*Source excerpt*
++++
If you are an age grouper or a novice Ironman, there is really no point in spending hours and hours in the pool if you are already at the point where you can easily handle the distance. To devote your valuable training time to enable you to complete the swim 4 or 5 minutes faster is a very poor return on your time investment.

It seems that there are many ironman athletes out there who push way to hard in the swim. The excess energy you burn in that opening leg is simply not recoverable and won't be there for the bike and run.

I firmly believe the reason so many people hit the wall in the marathon, is because they expended so much in the swim. The bike leg just finishes the job of depleting your resources.

There's no medal for swimming fast. There's not even a t-shirt if you swim fast and don't cross the finish line. Even being the very first out of the water means little is you can't put three events together.

Take for example Kona, 1984. The winning swimmer was Djan Madruga. You might be asking yourself, "who the heck is he?" My point exactly. Djan was a world class swimmer and he beat the likes of Dave Scott, Mark Tinley and Mark Allen out of the water that day. His swim time was 47:48. However, Djan ran a 4:47 marathon and Dave Scott ran a 2:53.

This is where my theory comes in of running an Ironman like your energy, strength and endurance are all contained in a full glass of water when the start gun sounds.

Try and avoid expending half of that glass of water before you even get on the bike. That means your glass could well be down to the last quarter---or less, before you even put on your running shoes. I really believe there is a direct relationship between the Ironman shuffle and a poorly executed swim.

I remember the race where I finally began to understand pace and how best to nurse that all important glass of water right up to the last mile of the marathon.

It began with learning how to swim easier--or--more efficiently, and not faster. I learned how to relax in the water and to use looooonnnng, smoooooth, strokes. I couldn't believe how good I felt in the swim-bike transtion. I probably used less than a quarter of that glass of energy.

For the first 40 km. of the bike I let myself get into the rhythm of the change of demands on my body before I settled into the race pace I felt I could hold for the remaining 140 km.

I could "not" believe the run. Normally, it was a struggle from mile one. This time I seemed to settle into a rhythm that I could maintain from the very beginning and the usual tiny voice telling me to walk because it hurt so much, never appeared.
++++
*Material provided*

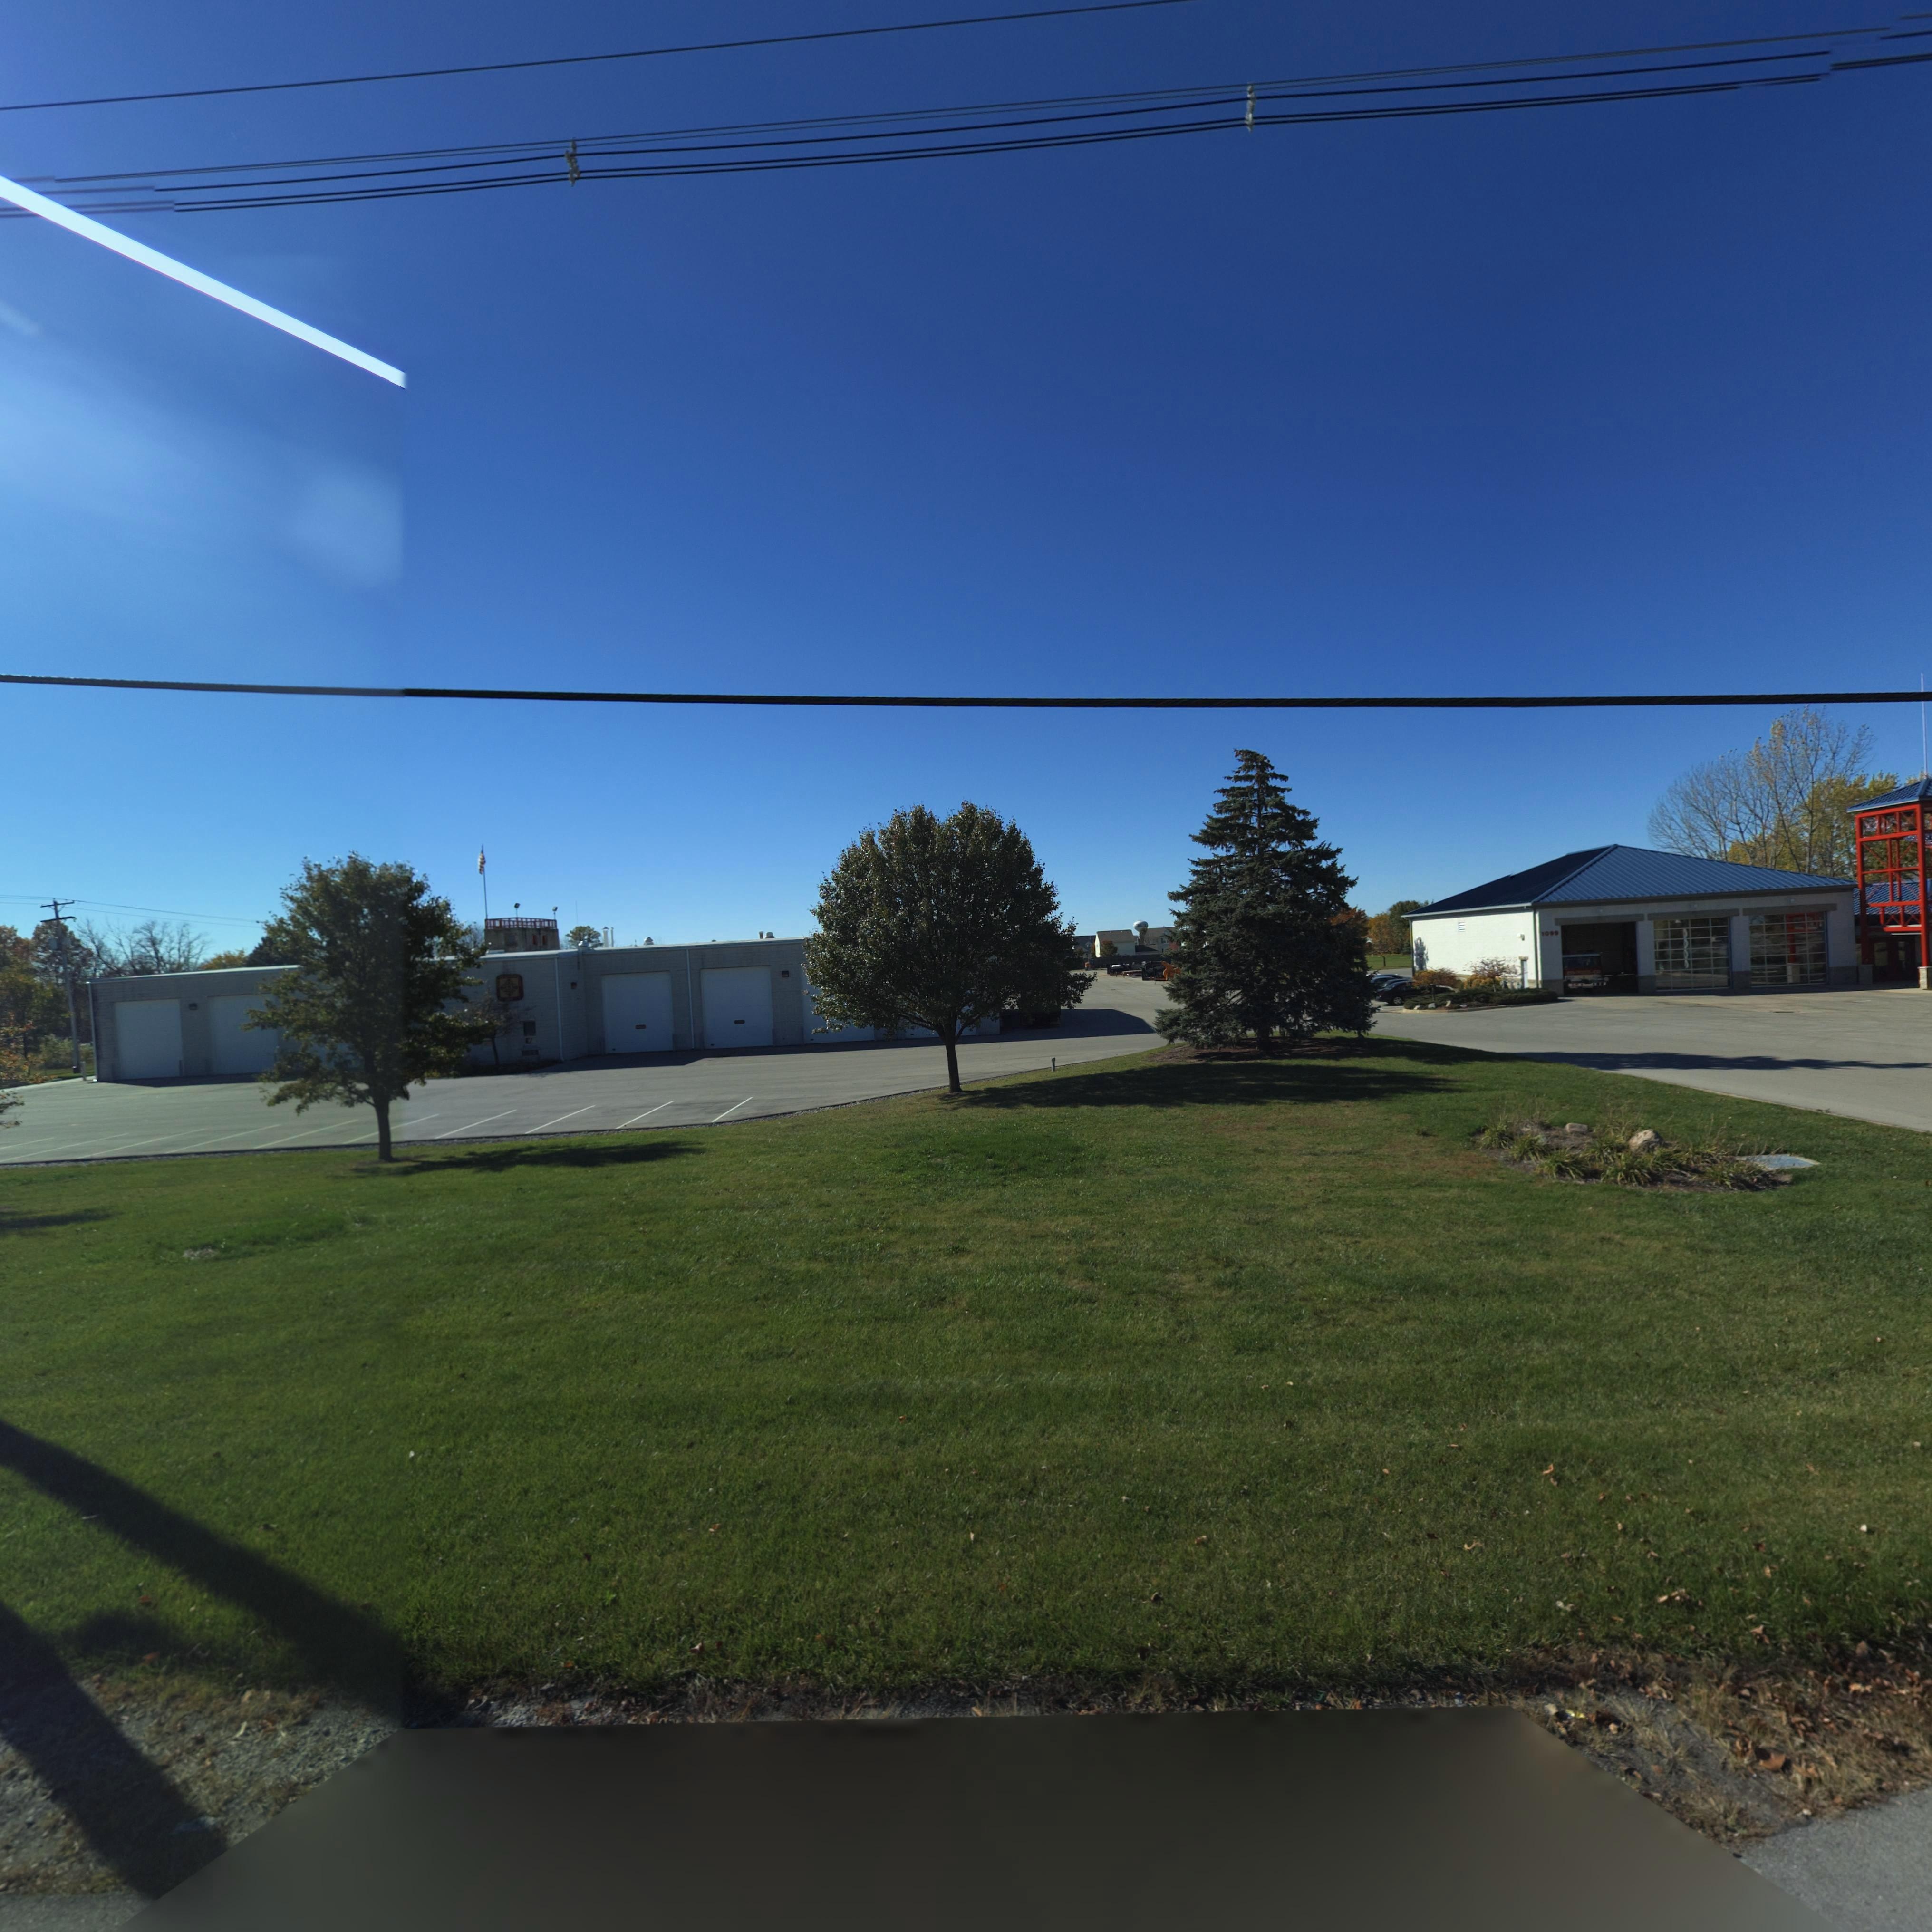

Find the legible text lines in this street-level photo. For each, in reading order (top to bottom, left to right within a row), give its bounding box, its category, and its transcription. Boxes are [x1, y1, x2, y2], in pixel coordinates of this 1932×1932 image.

[1541, 929, 1560, 937] StreetNumber: 10**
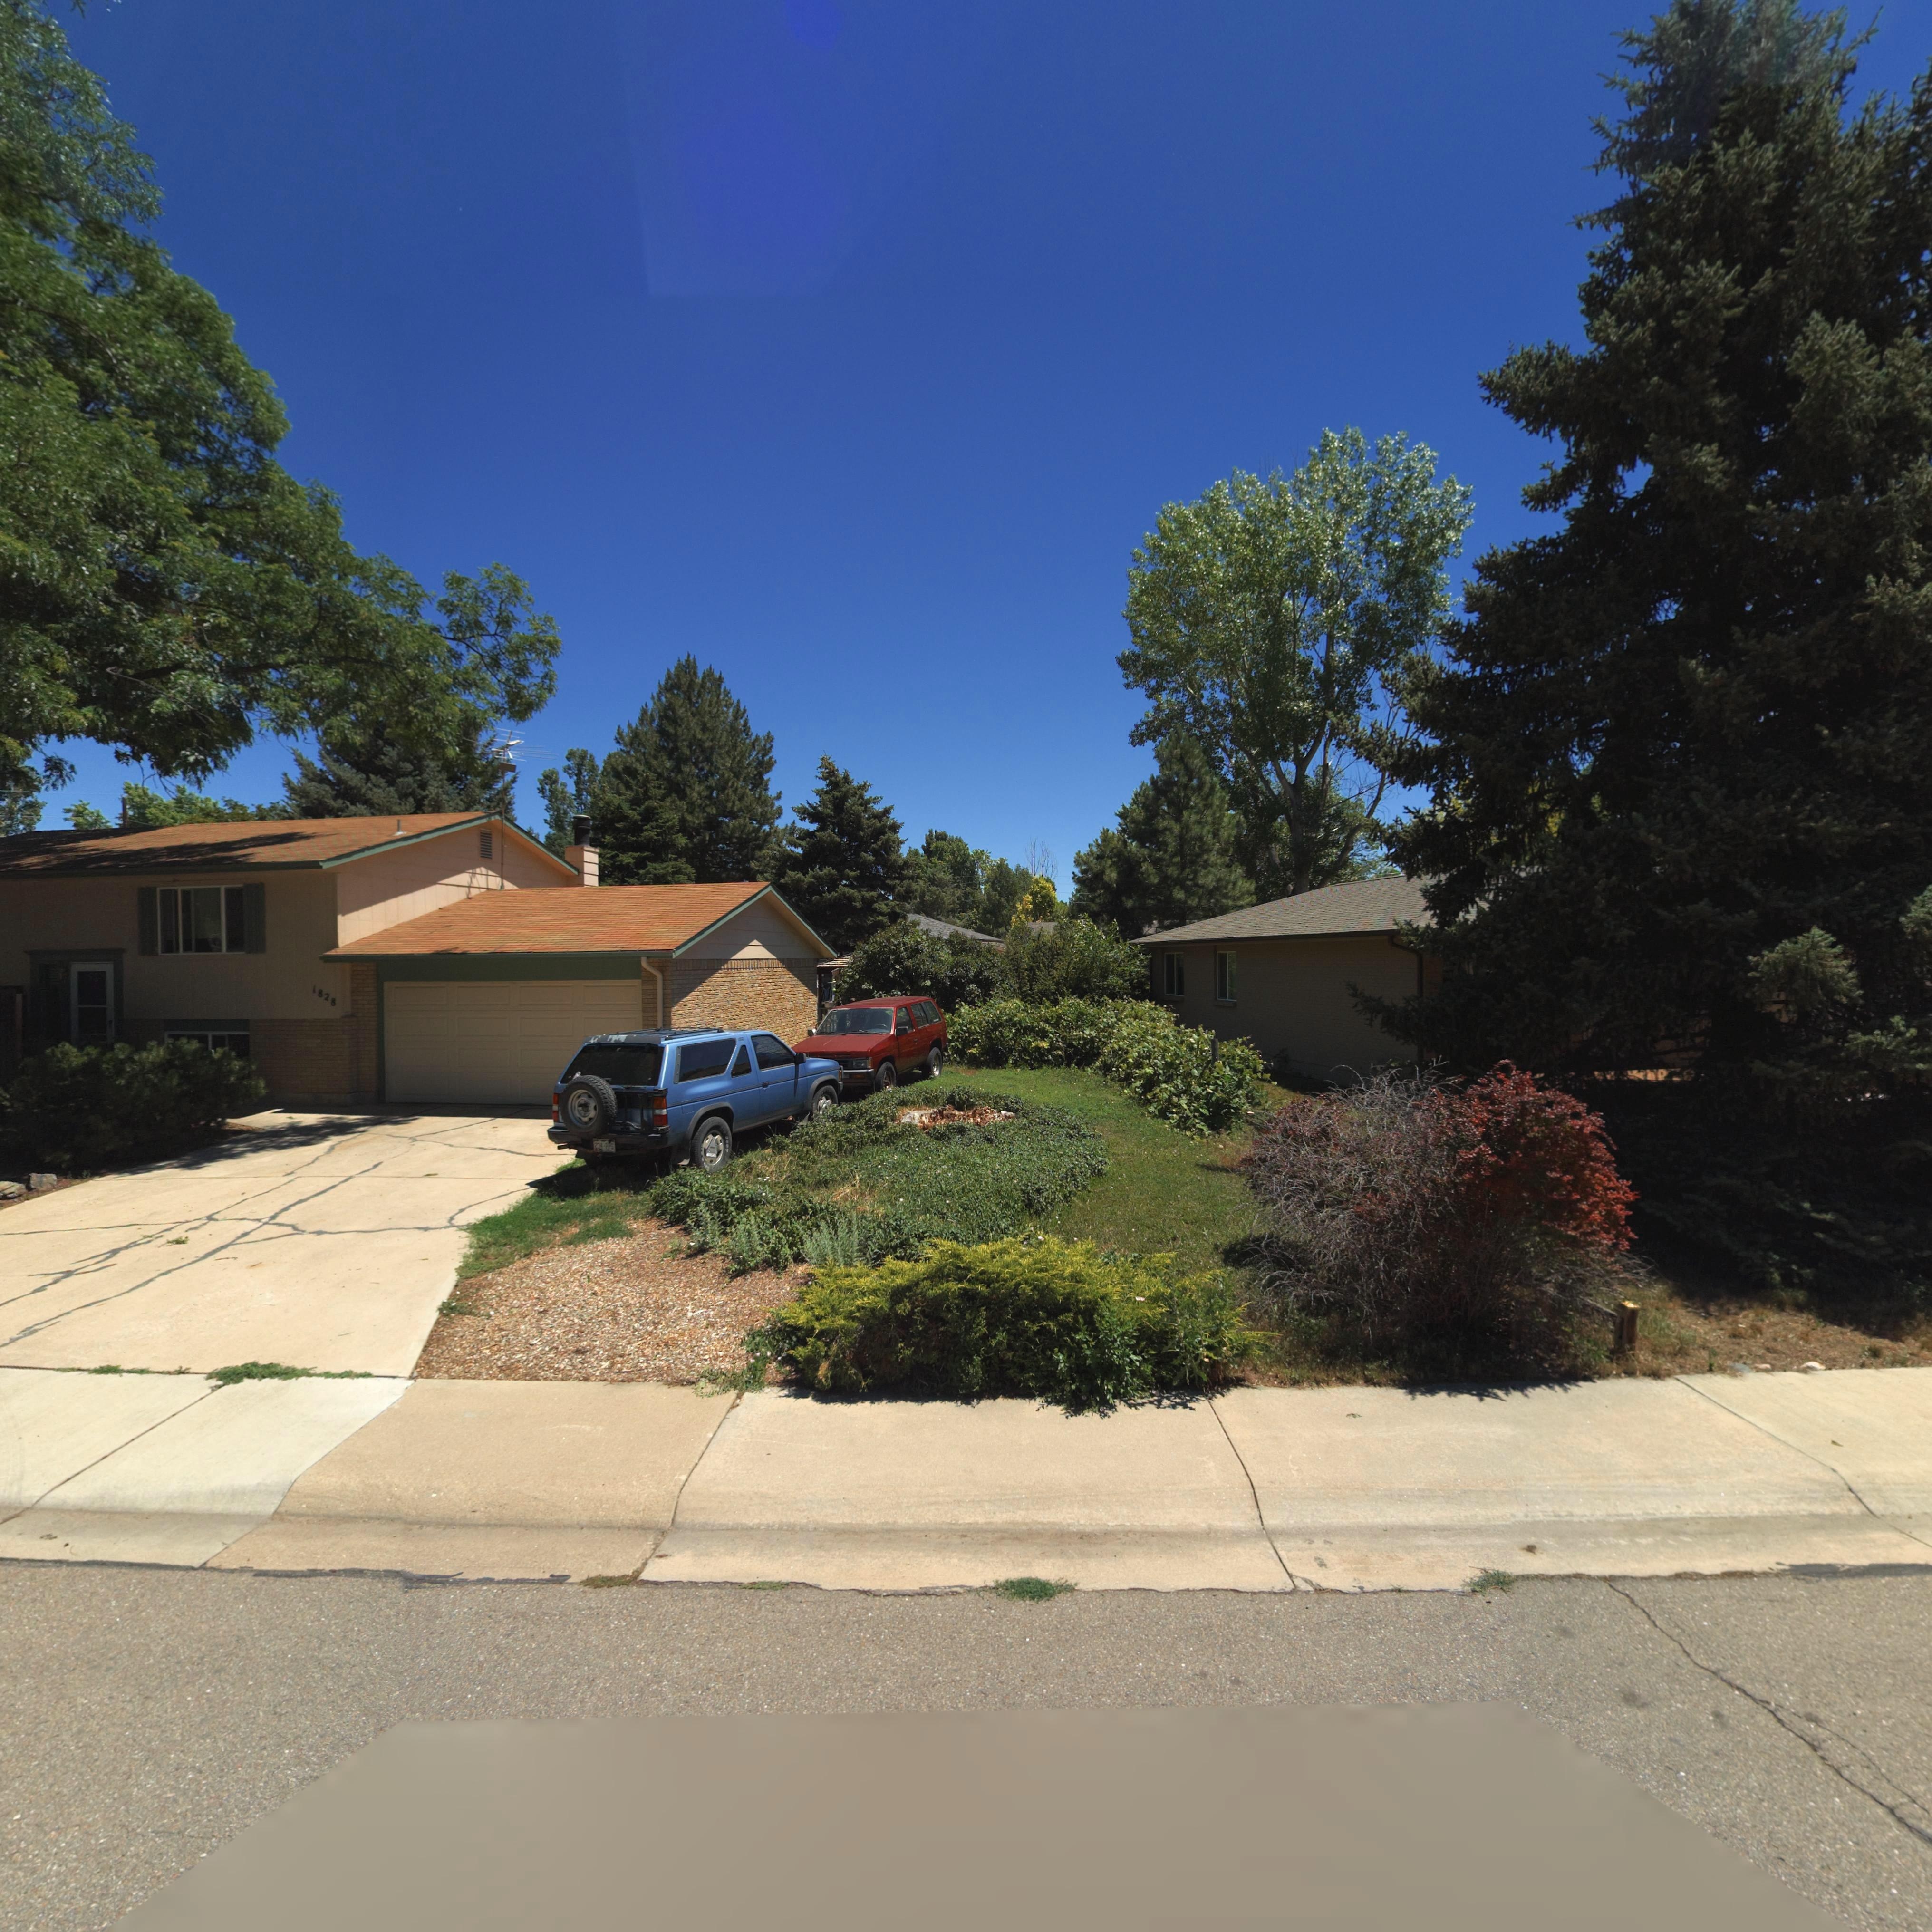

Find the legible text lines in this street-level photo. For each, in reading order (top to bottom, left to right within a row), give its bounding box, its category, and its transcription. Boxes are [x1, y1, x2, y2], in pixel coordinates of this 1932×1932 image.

[312, 984, 336, 1006] StreetNumber: 1828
++++
*Instruction 1*
In the Ironman pacing text, what marathon time did Djan Madruga run at Kona in 1984?
*Instruction 2*
Carry the Ironman pacing text forward from its last sentence.
The material has no connection to the text.

*Task output 1*
4:47

*Task output 2*
To emphasis my point, I remember beginning to count the athletes I passed as the marathon progressed. It was a way of keeping my mind occupied and when I reached 350 that I had passed, I just quit counting, because it became a chore there were so many walking in the later stages of the race.

Needless to say, everyone I passed was either faster than me in the swim, on the bike, or in transition---or all three. The whole point is, it doesn't really matter how fast they were up to that point if they're walking now. Why spend hours and hours learning to swim faster if you're going to walk most of the marathon?

Just do the math. Say I'm running about an 8:15 pace like I did that year, from start to finish, and I pass someone at mile 10 and they have begun to walk and end up walking most of the marathon? They'll probably cross that finish line about 2 hours after me. That's the same person who swam faster and biked faster than I did. I had half a glass of water left and they were on empty at mile ten of the marathon.

I believe the best place to empty that glass is about 1 kilometer from the finish line. Its about there that the fan support has grown to huge proportions and most important of all you can hear the race announcer at the finish line. Those two happenings will carry you to the finish line. At that point, nothing is going to stop you.

I also think its best to be on empty just before the finish, because like me, if you finish and feel great and have a fast recovery, you most likely crossed the finish line with a quarter of a glass left.

And hey! You don't want to wonder years down the road if you left something out on the course that day.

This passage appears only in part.